Each line that has the string "lines" must be copied from the records below.

:::::

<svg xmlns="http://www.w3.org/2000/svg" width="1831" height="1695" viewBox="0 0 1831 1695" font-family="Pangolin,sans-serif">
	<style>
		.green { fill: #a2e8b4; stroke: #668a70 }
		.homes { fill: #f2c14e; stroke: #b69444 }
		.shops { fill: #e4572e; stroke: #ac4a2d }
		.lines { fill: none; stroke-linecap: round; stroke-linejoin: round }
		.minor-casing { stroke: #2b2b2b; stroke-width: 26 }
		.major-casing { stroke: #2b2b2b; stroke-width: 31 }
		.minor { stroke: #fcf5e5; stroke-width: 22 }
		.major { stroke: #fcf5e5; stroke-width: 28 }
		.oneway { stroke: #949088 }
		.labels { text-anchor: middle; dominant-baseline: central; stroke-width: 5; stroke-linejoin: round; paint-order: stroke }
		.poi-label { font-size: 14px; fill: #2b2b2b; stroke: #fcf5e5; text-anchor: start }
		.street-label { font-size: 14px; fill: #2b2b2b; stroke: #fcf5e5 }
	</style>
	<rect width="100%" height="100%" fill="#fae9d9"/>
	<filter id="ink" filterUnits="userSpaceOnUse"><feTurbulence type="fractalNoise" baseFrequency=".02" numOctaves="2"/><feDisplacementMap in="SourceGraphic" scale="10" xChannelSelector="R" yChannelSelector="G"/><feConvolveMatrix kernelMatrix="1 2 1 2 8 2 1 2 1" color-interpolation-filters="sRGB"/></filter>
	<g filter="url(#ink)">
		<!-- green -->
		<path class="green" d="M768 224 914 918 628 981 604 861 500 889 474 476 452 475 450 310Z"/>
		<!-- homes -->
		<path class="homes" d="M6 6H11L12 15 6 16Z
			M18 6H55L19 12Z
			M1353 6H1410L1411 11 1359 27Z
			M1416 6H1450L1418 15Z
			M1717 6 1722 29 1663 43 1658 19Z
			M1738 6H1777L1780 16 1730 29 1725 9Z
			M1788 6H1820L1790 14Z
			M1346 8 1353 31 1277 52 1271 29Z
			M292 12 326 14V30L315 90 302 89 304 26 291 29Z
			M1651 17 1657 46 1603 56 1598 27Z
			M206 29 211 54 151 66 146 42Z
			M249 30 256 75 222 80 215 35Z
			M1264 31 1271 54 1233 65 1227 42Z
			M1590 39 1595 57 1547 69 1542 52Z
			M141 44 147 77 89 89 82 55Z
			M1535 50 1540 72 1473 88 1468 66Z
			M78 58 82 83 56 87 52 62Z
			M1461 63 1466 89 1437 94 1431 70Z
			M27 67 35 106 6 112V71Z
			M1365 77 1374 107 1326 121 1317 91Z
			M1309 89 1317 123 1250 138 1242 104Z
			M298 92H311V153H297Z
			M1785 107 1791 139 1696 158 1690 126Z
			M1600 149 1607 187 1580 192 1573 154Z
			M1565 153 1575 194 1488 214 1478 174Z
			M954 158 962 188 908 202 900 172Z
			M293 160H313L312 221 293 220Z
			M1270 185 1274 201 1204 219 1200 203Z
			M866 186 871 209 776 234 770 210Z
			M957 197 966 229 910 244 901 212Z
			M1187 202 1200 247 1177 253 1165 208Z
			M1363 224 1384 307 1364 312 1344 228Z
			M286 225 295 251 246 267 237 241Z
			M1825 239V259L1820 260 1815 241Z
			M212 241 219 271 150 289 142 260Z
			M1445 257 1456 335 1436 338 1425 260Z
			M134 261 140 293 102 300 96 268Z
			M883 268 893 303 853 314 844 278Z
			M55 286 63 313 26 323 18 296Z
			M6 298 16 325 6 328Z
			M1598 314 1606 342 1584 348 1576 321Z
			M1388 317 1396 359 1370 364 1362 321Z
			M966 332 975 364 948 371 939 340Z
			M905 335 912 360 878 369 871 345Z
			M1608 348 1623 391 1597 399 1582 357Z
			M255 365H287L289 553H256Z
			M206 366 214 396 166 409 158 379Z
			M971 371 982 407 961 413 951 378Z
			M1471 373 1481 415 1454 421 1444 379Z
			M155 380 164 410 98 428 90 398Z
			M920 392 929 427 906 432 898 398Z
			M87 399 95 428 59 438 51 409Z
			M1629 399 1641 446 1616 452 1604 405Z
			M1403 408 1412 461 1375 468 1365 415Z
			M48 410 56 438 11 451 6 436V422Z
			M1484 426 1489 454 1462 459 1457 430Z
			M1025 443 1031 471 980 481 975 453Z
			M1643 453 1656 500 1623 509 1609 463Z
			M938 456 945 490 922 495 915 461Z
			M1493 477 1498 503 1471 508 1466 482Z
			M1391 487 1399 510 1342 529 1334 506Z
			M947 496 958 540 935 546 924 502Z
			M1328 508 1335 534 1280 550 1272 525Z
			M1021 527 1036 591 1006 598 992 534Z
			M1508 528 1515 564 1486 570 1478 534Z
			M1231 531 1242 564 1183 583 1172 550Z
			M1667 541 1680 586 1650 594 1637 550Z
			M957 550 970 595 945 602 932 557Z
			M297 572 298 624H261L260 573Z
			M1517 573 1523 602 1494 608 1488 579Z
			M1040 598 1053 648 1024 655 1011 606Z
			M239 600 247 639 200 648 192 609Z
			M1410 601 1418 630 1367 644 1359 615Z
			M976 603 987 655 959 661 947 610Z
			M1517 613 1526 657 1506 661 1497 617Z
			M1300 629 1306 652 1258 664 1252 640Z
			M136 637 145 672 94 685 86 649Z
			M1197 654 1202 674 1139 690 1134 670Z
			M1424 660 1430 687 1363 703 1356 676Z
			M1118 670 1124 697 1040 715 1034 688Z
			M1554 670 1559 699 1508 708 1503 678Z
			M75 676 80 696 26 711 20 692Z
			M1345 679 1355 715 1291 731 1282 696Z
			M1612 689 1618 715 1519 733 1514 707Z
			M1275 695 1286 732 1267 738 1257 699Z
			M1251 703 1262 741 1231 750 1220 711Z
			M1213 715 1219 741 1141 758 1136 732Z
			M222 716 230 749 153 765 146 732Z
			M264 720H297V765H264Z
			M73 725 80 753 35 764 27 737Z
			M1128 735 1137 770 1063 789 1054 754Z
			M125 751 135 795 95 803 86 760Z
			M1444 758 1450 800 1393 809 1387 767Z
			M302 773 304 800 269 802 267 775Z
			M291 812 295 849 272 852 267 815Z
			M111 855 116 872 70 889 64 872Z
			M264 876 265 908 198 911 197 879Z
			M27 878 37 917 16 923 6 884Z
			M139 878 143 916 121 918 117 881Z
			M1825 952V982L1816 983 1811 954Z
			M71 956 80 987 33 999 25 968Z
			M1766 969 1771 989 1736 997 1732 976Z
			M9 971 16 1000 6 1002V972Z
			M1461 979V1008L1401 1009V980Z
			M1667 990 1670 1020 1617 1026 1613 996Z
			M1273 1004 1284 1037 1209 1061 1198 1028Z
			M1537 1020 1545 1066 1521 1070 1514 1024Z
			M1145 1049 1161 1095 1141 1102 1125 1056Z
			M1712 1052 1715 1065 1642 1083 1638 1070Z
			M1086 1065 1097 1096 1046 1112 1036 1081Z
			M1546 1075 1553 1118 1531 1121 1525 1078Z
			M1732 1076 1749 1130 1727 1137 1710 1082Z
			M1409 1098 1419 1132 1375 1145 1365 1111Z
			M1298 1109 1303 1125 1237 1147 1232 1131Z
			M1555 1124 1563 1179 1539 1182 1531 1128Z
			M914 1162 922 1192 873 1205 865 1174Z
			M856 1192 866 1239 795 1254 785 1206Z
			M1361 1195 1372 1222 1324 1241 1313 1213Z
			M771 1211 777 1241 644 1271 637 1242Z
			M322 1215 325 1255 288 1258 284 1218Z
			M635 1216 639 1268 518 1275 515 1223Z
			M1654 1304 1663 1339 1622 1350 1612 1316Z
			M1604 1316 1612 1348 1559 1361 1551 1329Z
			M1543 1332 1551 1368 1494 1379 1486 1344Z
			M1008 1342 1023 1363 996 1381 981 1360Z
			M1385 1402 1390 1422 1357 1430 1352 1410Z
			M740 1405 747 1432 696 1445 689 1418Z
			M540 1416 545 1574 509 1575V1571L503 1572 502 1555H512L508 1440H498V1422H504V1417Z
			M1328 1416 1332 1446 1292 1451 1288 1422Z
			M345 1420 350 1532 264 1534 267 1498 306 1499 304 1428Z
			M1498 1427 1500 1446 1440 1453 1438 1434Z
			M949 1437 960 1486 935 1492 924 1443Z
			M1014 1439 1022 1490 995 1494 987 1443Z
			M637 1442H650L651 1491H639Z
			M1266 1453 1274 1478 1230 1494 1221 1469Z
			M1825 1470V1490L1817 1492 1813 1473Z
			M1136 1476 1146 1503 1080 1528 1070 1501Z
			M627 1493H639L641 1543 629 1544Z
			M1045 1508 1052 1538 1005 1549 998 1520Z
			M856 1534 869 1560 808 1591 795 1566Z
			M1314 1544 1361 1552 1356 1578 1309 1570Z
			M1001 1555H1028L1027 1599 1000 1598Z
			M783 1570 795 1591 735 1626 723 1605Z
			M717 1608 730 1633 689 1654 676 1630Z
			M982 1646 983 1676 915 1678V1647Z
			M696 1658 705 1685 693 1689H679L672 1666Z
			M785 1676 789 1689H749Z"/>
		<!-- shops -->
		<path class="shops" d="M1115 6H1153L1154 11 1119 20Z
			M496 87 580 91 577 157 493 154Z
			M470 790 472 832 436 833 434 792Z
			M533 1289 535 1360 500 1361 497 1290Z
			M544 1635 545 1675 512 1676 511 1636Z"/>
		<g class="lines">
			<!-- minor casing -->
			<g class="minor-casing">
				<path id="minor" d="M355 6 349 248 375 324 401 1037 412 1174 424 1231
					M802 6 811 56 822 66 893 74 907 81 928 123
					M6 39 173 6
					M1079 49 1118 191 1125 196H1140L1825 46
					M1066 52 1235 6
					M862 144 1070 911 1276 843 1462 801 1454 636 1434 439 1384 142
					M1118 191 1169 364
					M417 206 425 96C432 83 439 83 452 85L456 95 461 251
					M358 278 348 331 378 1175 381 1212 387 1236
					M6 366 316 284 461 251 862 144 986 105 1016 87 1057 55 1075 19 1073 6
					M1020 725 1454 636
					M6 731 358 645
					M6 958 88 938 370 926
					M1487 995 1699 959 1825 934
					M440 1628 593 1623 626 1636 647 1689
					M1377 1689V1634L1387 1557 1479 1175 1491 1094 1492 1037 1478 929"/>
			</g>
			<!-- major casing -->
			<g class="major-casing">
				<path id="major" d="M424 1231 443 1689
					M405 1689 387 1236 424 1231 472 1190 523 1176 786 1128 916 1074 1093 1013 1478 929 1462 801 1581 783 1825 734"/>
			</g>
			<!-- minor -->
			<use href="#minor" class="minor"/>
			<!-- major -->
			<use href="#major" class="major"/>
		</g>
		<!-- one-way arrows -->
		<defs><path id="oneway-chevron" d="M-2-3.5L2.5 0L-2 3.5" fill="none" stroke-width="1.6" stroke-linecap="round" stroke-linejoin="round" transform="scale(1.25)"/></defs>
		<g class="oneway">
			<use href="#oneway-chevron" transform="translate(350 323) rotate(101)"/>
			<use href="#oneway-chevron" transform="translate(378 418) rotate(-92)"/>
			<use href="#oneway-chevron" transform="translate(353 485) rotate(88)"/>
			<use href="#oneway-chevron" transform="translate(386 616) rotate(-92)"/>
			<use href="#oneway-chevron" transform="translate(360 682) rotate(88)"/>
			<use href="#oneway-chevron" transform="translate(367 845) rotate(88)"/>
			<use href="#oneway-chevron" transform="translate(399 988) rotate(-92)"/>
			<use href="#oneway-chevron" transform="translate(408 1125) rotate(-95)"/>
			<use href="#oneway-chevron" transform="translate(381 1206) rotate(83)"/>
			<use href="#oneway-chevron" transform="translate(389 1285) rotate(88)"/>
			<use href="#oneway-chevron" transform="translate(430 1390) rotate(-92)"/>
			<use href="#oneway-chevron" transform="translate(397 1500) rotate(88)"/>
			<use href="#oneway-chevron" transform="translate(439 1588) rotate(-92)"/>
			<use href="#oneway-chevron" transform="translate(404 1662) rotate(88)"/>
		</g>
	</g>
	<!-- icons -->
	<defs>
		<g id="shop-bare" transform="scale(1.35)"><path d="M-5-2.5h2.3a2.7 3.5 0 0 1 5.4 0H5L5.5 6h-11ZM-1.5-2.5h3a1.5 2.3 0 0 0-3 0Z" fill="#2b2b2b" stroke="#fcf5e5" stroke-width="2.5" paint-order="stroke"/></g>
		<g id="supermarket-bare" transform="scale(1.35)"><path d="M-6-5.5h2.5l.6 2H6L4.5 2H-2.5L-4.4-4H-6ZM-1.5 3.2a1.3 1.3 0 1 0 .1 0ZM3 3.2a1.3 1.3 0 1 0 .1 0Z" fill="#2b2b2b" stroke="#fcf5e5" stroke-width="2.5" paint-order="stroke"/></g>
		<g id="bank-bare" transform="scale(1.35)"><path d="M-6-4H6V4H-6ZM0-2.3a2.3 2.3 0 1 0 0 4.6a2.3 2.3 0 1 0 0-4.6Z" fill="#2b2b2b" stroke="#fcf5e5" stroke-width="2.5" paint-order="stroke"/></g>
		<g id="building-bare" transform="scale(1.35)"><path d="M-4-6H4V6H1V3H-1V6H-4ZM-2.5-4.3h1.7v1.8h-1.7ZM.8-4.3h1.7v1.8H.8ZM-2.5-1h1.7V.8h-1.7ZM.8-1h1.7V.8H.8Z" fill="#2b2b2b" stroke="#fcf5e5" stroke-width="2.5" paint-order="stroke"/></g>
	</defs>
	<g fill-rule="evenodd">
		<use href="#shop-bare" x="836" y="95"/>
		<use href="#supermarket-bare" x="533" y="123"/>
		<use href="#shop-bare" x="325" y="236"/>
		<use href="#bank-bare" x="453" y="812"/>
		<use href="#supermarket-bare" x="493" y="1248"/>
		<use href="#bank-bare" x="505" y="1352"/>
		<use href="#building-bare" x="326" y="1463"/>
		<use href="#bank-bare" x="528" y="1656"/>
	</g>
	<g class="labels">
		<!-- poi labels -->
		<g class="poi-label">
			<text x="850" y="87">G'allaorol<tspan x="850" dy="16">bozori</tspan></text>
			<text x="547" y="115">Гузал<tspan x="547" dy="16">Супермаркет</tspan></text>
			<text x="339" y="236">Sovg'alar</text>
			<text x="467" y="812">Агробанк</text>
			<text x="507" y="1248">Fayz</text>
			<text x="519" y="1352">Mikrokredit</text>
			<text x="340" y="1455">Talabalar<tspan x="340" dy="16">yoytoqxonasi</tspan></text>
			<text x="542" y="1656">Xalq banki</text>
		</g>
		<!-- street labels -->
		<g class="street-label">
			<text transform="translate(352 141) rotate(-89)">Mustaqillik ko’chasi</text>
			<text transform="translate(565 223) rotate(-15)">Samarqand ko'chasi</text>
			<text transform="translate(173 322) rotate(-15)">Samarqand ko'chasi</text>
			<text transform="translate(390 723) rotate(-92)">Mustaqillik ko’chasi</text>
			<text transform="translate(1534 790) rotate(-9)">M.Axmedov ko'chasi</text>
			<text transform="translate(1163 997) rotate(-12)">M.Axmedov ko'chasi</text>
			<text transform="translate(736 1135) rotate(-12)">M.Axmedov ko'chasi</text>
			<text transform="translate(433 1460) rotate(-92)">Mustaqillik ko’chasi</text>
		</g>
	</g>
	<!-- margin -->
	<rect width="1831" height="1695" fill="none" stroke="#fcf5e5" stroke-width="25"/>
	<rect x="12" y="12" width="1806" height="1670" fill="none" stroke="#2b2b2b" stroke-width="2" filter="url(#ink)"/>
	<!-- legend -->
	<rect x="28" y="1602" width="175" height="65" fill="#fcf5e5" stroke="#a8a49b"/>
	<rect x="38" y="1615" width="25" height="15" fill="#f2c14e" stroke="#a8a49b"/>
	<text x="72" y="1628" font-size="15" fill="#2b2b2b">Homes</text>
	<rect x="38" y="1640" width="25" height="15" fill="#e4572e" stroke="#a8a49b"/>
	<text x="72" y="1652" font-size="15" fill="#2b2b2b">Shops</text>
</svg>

:::::

* **THE COMPLETED TASK**:
		.lines { fill: none; stroke-linecap: round; stroke-linejoin: round }
		<g class="lines">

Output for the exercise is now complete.